Le decían que Solimán, el Magnífico, tenía a los
mejores arqueros del mundo conocido. Le contaban que sus arcos eran curvados
siguiendo las formas del cuerpo de las doncellas del sultán, por eso firmeza y
pasión debían signar sus lanzamientos, y en definitiva, él debía seguir su
linaje de magistrales asaeteadores. Sus hermanos mayores, expertos y seguros,
lo invitan a sus prácticas. Él llega tarde, no sabe tomar siquiera el arco: lo
tensa sin cuidado y más de una vez se ha golpeado la nariz y se ha roto el
labio.
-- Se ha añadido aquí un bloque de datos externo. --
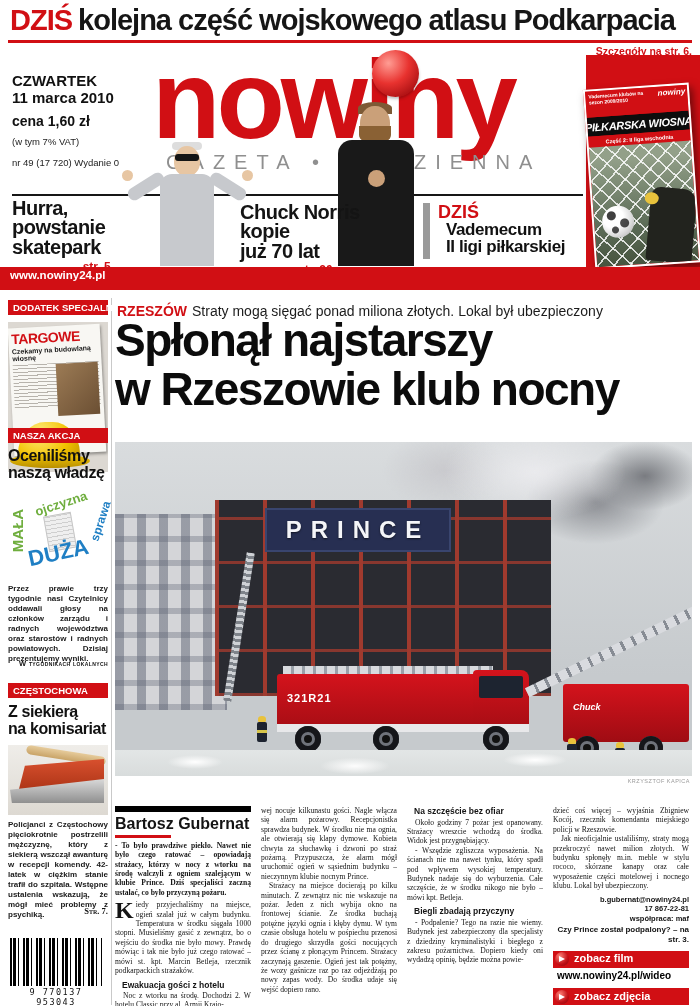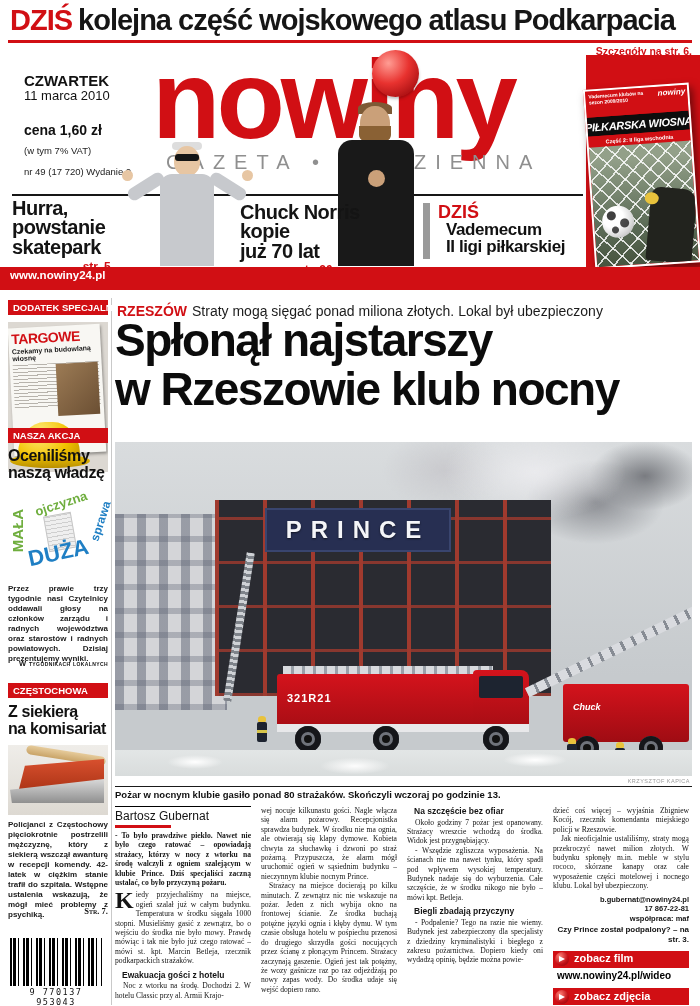"CZWARTEK" #issue-block { left: 24px -> 12px }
El problema es que ya ha discutido muchas veces con su padre que él no quiere
ser confundido con un asesino desalmado, que su misión no es aniquilar seres
vivos, que su arco y sus flechas se los obsequió Al-'Azīz como símbolo de su capacidad para alcanzar la paciencia. Él
tiene otras ideas. Su padre se enoja, se ofende con su vástago, le llama
exagerado porque lejos está de permitir que se distorsione su buen ejemplo. Le
dice que es noble el arco, que proviene del cuerno de un animal valiente, que
el arquero es un defensor protegido por su dios y otras historias intentando
hacerlo entrar en razón, pero el joven ni siquiera le oye, está enfrascado en
darle vueltas a unos dados.
El padre lo ha retado, debe tomar una decisión o de
lo contrario le impondrá un castigo. Sin embargo, el joven solo sabe jugar con
las flechas, -cuando no se ha cortado con alguna-. Su espíritu le susurra otras
cosas más cercanas al disfrute de la vida. Su sueño preciado es recorrer toda
la arena del desierto solo golpeteando su tambor, su brillante derbuke, descansar en un oasis y en cada
tienda amiga tocar y fumar con su narguile,
plácidamente. Ese es su plan para escaparse esta noche.